Cenge, archi di roccia, tassi millenari e ponti e scale in legno per i passaggi dei pastori acrobati che da secoli hanno popolato il Supramonte di Baunei. A far diventare ancora più bella la passeggiata, distese di peonie appena fiorite. Il trekking di S’Istrada longa è impegnativo per il dislivello e la risalita ma regala emozioni uniche oltre a raccontare, lungo i circa nove chilometri del percorso, storie di vita che riemergono dalle rocce e anche dai passaggi più impervi. A iniziare dal pertugio aperto nel calcare dalla famiglia Carta di Baunei nel 1975 per permettere ai maiali, allevati allo stato brado, di evitare di cadere dalle rocce e raggiungere una zona dove il pascolo, tra aglio selvatico e terra umida, era particolarmente favorevole per l’allevamento dei suini.

Il percorso

Si parte dalla statale 125, la vecchia Orientale, tra Baunei e Silana, all’altezza del chilometro 170. Una strada bianca tra pianori verdi e nuraghi sui cocuzzoli, da percorrere per circa sette chilometri, porta a Su Loriscadorgiu, un altipiano poco dopo il bivio dell’ovile-rifugio della famiglia Carta. Il nome deriva dal termine utilizzato in sardo per indicare l’azione del “legare il bestiame” per la marchiatura o altre operazioni periodiche che i pastori erano soliti effettuare in gruppo. Il trekking, ben descritto e segnato nel libro “Sentieri del Supramonte” dal geografo nuorese Matteo Cara, parte da qui e inizia subito una lunga discesa, prima dolce fino ad alcuni tratti che invece provano i muscoli e le ginocchia. Le pietre del Supramonte segnano le articolazioni ma il percorso regala uno scenario bellissimo fin da subito, tra ginepri secolari, corbezzoli e lecci. Poi appaiono i primi tassi, che diventano sempre più grandi durante la discesa. Tronchi enormi salvati dalla razzia dei carbonai perché non servivano per ottenere “l’oro nero”, mentre i grandi lecci hanno resistito perché spesso facevano da riparo agli ovili per i maiali. E poi distese di ciclamini e di peonie i cui colori vanno dal rosa più intenso fino al bianco. Il pieno della fioritura della “rosa de monte” rende il percorso unico in questo periodo. Così come unica è la fenditura di Bacu Addas, tra le pareti di calcare, dove una rete in metallo ricorda appunto l’intervento dei pastori per evitare che il salto di decine di metri verso il fondo della valle diventasse letale per i maiali.

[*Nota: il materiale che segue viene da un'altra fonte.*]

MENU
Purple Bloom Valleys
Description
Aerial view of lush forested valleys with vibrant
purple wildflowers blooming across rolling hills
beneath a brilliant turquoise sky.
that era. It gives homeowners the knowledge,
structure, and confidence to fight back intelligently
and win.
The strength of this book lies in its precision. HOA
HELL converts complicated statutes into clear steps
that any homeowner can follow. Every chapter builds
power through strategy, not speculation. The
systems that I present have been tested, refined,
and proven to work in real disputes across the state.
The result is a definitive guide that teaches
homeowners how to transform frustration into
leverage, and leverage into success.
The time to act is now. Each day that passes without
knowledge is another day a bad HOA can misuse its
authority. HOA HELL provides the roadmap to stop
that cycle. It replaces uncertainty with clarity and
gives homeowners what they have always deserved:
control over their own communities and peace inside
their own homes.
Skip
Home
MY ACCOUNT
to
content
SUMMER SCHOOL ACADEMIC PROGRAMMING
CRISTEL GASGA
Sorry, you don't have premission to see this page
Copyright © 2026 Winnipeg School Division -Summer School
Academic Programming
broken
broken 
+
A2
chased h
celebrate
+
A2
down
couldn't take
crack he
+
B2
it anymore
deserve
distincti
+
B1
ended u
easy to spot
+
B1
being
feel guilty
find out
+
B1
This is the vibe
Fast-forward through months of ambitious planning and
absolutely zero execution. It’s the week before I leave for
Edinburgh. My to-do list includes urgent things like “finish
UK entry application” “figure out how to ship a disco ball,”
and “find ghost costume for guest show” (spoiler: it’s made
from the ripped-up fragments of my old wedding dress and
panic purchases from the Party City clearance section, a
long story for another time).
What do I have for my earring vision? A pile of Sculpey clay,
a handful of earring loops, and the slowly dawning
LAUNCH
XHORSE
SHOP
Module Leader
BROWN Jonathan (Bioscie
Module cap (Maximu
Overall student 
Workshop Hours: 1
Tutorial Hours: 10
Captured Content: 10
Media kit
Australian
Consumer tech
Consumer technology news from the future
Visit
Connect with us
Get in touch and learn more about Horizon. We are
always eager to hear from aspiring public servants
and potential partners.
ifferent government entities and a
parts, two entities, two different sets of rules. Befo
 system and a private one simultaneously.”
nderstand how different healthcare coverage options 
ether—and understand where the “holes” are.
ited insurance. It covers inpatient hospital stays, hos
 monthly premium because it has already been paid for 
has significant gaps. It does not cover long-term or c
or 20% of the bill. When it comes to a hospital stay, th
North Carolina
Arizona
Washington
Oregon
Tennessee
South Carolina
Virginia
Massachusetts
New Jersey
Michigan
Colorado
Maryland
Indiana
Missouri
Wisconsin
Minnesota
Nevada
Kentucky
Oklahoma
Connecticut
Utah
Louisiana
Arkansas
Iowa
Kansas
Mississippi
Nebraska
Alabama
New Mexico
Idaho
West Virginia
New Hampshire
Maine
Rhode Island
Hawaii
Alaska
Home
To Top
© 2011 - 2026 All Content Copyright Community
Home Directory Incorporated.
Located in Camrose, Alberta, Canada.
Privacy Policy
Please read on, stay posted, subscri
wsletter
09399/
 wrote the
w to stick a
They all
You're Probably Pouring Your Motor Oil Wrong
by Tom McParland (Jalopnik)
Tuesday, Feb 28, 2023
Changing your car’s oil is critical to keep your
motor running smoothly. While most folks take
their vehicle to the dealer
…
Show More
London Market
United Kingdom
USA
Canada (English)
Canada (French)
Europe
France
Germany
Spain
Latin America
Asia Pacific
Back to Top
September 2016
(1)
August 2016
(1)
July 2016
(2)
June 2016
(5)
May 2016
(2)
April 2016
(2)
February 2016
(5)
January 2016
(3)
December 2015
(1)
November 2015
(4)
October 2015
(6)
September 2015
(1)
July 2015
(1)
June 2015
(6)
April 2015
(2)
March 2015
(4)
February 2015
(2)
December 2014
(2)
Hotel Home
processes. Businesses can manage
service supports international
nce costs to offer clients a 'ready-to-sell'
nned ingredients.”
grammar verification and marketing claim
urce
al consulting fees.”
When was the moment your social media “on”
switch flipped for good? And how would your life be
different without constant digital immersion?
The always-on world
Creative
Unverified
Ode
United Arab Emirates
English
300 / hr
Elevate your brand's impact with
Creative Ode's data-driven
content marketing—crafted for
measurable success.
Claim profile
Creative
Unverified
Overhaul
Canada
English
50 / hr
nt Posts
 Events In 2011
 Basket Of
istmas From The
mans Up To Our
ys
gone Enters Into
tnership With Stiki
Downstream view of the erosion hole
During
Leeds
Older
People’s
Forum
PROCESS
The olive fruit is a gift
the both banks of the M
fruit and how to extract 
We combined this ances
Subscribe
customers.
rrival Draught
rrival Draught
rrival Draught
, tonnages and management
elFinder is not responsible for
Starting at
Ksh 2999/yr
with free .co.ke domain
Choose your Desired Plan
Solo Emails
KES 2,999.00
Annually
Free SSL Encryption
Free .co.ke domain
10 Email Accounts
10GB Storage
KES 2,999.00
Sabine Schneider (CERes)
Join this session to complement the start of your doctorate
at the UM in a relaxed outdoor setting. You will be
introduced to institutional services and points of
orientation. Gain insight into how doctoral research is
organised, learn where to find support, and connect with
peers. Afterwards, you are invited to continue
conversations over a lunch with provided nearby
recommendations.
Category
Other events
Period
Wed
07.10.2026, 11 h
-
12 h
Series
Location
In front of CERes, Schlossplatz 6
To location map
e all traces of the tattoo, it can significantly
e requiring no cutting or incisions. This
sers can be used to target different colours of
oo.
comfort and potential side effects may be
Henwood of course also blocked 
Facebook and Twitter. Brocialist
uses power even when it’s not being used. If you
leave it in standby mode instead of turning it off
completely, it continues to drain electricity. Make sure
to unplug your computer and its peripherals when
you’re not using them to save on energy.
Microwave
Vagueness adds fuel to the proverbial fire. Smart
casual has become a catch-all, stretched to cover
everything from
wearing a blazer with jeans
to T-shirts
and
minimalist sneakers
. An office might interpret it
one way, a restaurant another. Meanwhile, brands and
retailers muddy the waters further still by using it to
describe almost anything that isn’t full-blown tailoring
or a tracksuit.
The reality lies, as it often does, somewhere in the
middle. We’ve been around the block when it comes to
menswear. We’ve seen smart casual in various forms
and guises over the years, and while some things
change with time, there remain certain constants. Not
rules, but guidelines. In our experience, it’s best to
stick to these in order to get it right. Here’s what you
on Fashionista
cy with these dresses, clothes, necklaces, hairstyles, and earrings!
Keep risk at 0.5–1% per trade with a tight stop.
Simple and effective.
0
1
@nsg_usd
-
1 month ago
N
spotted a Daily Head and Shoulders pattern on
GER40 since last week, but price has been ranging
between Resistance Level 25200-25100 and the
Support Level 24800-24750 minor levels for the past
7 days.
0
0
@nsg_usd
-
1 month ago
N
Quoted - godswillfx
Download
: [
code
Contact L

Sulla destra, dove il percorso si incunea per l’avvio di S’Istrada longa, una piccola targa ricorda appunto il lavoro della famiglia Carta, che nel 1975 aprì il nuovo pertugio tra la roccia per trovare nuovi pascoli ai maiali allevati, senza sapere che poi quel passaggio sarebbe diventato uno dei paradisi dei moderni “pellegrini” del trekking. Da lì infatti si apre un sentiero che poi ha più sbocchi ma soprattutto che permette un passaggio unico su una cengia. I brividi scorrono lungo la schiena, nonostante la larghezza di circa un metro permetta un passaggio agevole. Chi lo percorre però se lo ricorderà. E poi ancora giù fino a “Su Marinau”, un altro passaggio dove si può decidere se continuare la discesa fino al mare, verso la Codula di Sisine, oppure iniziare la lunga e faticosa risalita.

Il ponte

Chi opta per la discesa in spiaggia, pochi metri più in basso trova un’altra sorpresa. Il sentiero, sempre segnato da omini abbastanza evidenti, porta a una conca con una piccola grotta e una fenditura nella roccia sormontata da un ponte in legno. È l’opera d’arte dei “Giovani di Ardalafè”, un gruppo di anziani di Baunei che ogni anno regala qualche attività di volontariato alla comunità risistemando antichi passaggi, come “su scalone” che porta da Sa Ena e Bacu S’Orruargiu verso Cala Sisine. “Era stato abbattuto decine di anni fa per fronteggiare l’emergenza abigeato”, racconta il geografo Matteo Cara. Negli anni scorsi gli anziani hanno deciso di ripristinarlo regalando agli appassionati di escursioni una nuova emozionante via verso il mare.

L'arco di S'Orruargiu (foto Matteo Cara)
L'arco di S'Orruargiu (foto Matteo Cara)
L'arco di S'Orruargiu (foto Matteo Cara)

La risalita

Chi invece vuole chiudere il percorso ad anello e godere della vista di un’altra meraviglia della natura, S’arcada de S’Orruargiu appunto, inizia da questo passaggio sulla pietra calcare la lunga e lenta risalita. Il dislivello del percorso completo è di circa 900 metri e da qui l’ascesa è piuttosto ripida, a zig zag, con qualche passaggio tra le rocce da affrontare con agilità ma senza pericoli. A metà salita più o meno si apre uno scenario unico: dai tassi che ombreggiano il percorso, sulla sinistra spunta un arco e man mano che ci si avvicina ci si rende conto della sua maestosità. Gli alberi sotto, alti anche venti metri, sembrano cespugli quando si raggiunge la base del grande arco di S’Orruargiu e la parte alta fa paura per l’altezza e la presenza di elementi rocciosi che sembrano minacciare chi sta sotto. Il sole e le nuvole, dall’altra parte dell’arco, sono perfette per le foto da cartolina. E la fatica fatta per arrivarci sparisce in un attimo per poi riaffiorare lungo l’ultima parte del percorso, nonostante le pendenze tendano ad addolcirsi man mano che si sale. Alla fine, Bacu Urutzò prelude all’arrivo sull’altipiano da cui si è partiti, anche qui tra lecci e corbezzoli e piccoli ciclamini che colorano di viola le pietre bianche di calcare. L’anello si chiude, il trekking è concluso, ma lo stupore per una natura così aspra e selvaggia resterà per sempre.